The number of older adults reporting recent illegal drug use nearly doubled between 2002 and 2007, according to a recent report from the Substance Abuse and Mental Health Services Administration. The percentage of older adults checking into drug rehab nearly doubled between 1992 and 2008. By 2020, the United States Department of Health estimates the need for substance abuse treatment among Americans over age 50 will double again.

Depression and anxiety are the No. 1 reason older adults abuse drugs or alcohol, according to a survey from Caron Treatment Centers, a national nonprofit substance abuse treatment provider. Financial struggles and the stresses of retirement also contribute to substance abuse.

Oxycontin is the most abused prescription drug among older adults, according to The Miami Herald, but anxiety and anti-depressants are also frequently misused. About 20 to 25 percent of people are at risk of developing a dependency to prescription drugs.

For the survey, Caron Treatment Centers surveyed adults who sought treatment for drug or alcohol addictions. The majority of those surveyed said they first tried drugs or alcohol before the age of 25, but 40 percent said they didn't consider themselves to be abusers until after age 48.

"Older adults face a distinct set of challenges as they enter their golden years," said Dr.
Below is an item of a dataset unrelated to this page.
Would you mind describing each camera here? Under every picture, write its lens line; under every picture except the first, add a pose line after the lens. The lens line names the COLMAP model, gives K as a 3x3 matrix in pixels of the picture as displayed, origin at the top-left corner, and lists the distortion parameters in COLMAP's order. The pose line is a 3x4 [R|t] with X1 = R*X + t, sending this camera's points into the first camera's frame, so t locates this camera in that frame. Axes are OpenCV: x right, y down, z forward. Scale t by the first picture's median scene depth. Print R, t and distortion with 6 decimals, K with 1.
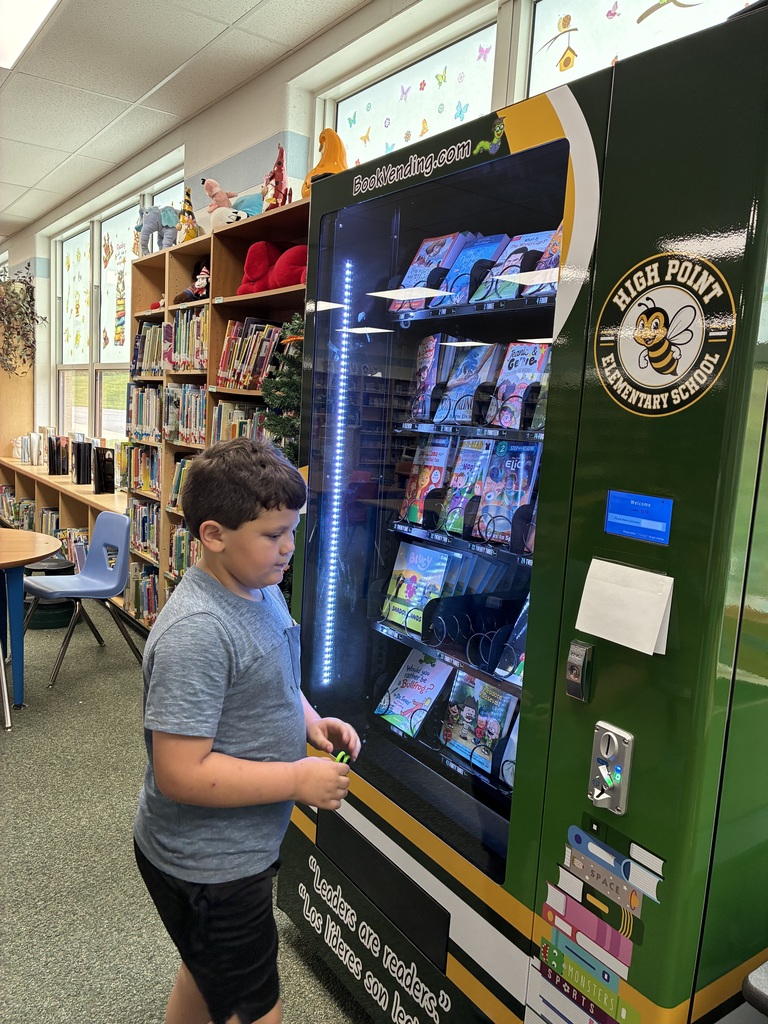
lens RADIAL K [[761.4, 0, 387.1], [0, 761.4, 509.3], [0, 0, 1]] dist [-0.002035, -0.007858]
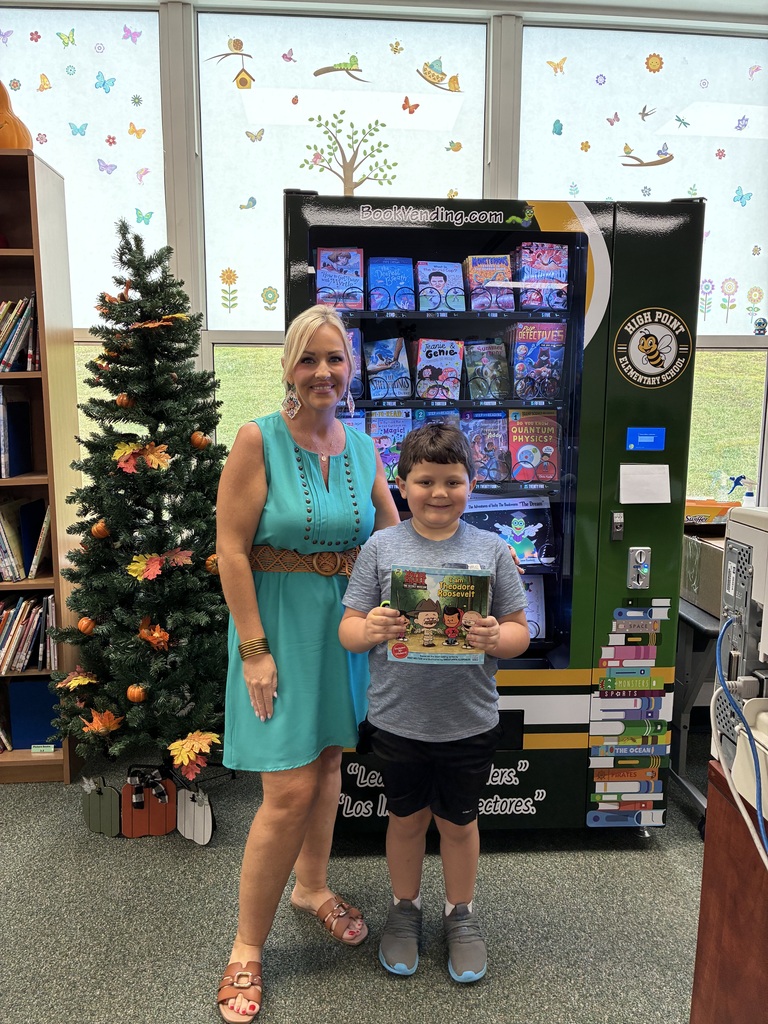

Barbara Krantz, medical director of the Hanley Center, a drug and alcohol treatment and recovery center acquired by Caron Treatment Centers. "This transitional period of life is unique and leads to difficulty in dealing with stressful situations, such as an early retirement or financial strains, which in turn may lead to serious anxiety and depression. Without the proper tools to manage their emotions, older adults turn to quick fixes such as alcohol and drugs, creating the perfect storm for dependency."

Few drug treatment centers are equipped to deal with the rise in substance abuse among older adults, but more and more programs targeting seniors are popping up across the country.

"This is a different population with different needs," Ravi Chandiramani, corporate medical director for Journey Healing Centers, a substance abuse treatment center with facilities in Utah and Arizona, told the Deseret News. "We're rethinking a lot of the way we do things."